Il y avait une fois…
Bon Pèlerin, comptez-nous une histoire…
Il y avait une fois un roi sage, riche, puissant, grand entre tous les rois de la terre. Il avait régné cinquante ans avec gloire, rien n’avait manqué à sa prospérité; et cependant il se prit un jour à dire à ses enfants: “J’ai regardé ma vie, j’ai compté mes jours heureux, et je n’en ai compté que quatorze. O vanité des vanités!”
Après une pause, le Pélerin ajouta:
Il y avait une fois un homme juste qui n’avait ni richesses, ni puissance, ni grandeur, ni rien de ce qu’on appelle les jouissances de la vie. Il avait travaillé quarante ans, avait supporté bien des misères, traversé de mauvais moments et il dit une fois à ses enfants : « J’ai regardé ma vie, j’ai trouvé quelques jours tristes, et je n’ai pu compter les jours heureux : ils dépassé le nombre de mille. O bonheur de la vertu ! »
Le roi sage avait reçu à sa naissance trois présents : la puissance, la richesse et la gloire. Il domina les peuples, il disposa de trésors immenses, il fut loué et honoré sur la terre, puis il mourut et son nom fut inscrit sur le marbre.
L’homme juste reçut au berceau trois perles précieuses qui étaient tombées du ciel. La première devait l’éclairer et le guider, la seconde devait le consoler et le soutenir, la troisième devait animer toutes ses actions et lui faire trouver partout l’amour et le bonheur. Ces perles se nommaient Foi, Espérance et Charité.
L’homme juste les porta toujours dans sa main, et avec leur secours il traversa les épreuves de la vie, et supporta la pauvreté, le travail et la souffrance.
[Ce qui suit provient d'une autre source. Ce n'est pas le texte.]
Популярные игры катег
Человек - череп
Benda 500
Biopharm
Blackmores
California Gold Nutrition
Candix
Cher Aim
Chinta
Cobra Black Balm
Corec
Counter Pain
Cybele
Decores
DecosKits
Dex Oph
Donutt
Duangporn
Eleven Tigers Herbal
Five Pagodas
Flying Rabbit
Puis il mourut et son nom fut inscrit par les Anges sur un livre éternel.
Le roi sage reçut un vaste empire à gouverner, de magnifiques palais, de superbes demeures, beaucoup d’enfants, des serviteurs et des vassaux. Après sa mort, son royaume fut divisé et ses plais détruits ; ses fils et ses vassaux oublièrent sa mémoire. Aujourd’hui, on ne connaît plus ses enfants ni ses richesses, son nom seul est inscrit sur le marbre.
L’homme juste qui n’avait ni richesse, ni puissance afait le bien en traversant la vie. Depuis sa mort, sa postérité s’est accrue, sa demeure s’est embellie, elle est devenue un temple et son nom répété par les Anges, a été écrit dans le ciel, et sera béni d’âge en âge. Le roi sage a passé en laissant à la muse de l’histoire le soin d’écrire son nom sur le marbre.
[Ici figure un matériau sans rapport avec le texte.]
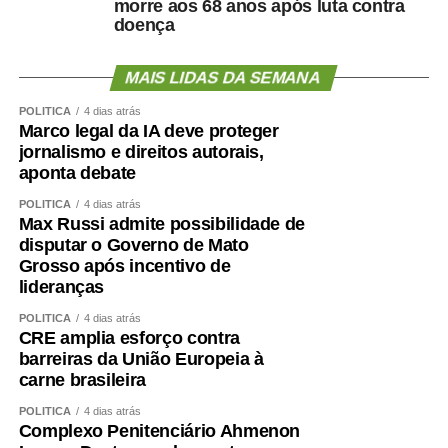
morre aos 68 anos após luta contra
doença
MAIS LIDAS DA SEMANA
POLÍTICA
4 dias atrás
Marco legal da IA deve proteger
jornalismo e direitos autorais,
aponta debate
POLÍTICA
4 dias atrás
Max Russi admite possibilidade de
disputar o Governo de Mato
Grosso após incentivo de
lideranças
POLÍTICA
4 dias atrás
CRE amplia esforço contra
barreiras da União Europeia à
carne brasileira
POLÍTICA
4 dias atrás
Complexo Penitenciário Ahmenon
L’homme sage a passé sans s’occuper de sa propre gloire ; il a regardé le ciel et il a dit : « Béni soit le Seigneur ! »
Louons l’homme juste ; il est au-dessus du roi sage. Tout passe, enfants, le printemps, la jeunesse et les fleurs, les mauvais jours, les chagrins, les douleurs ; tout passe, enfants.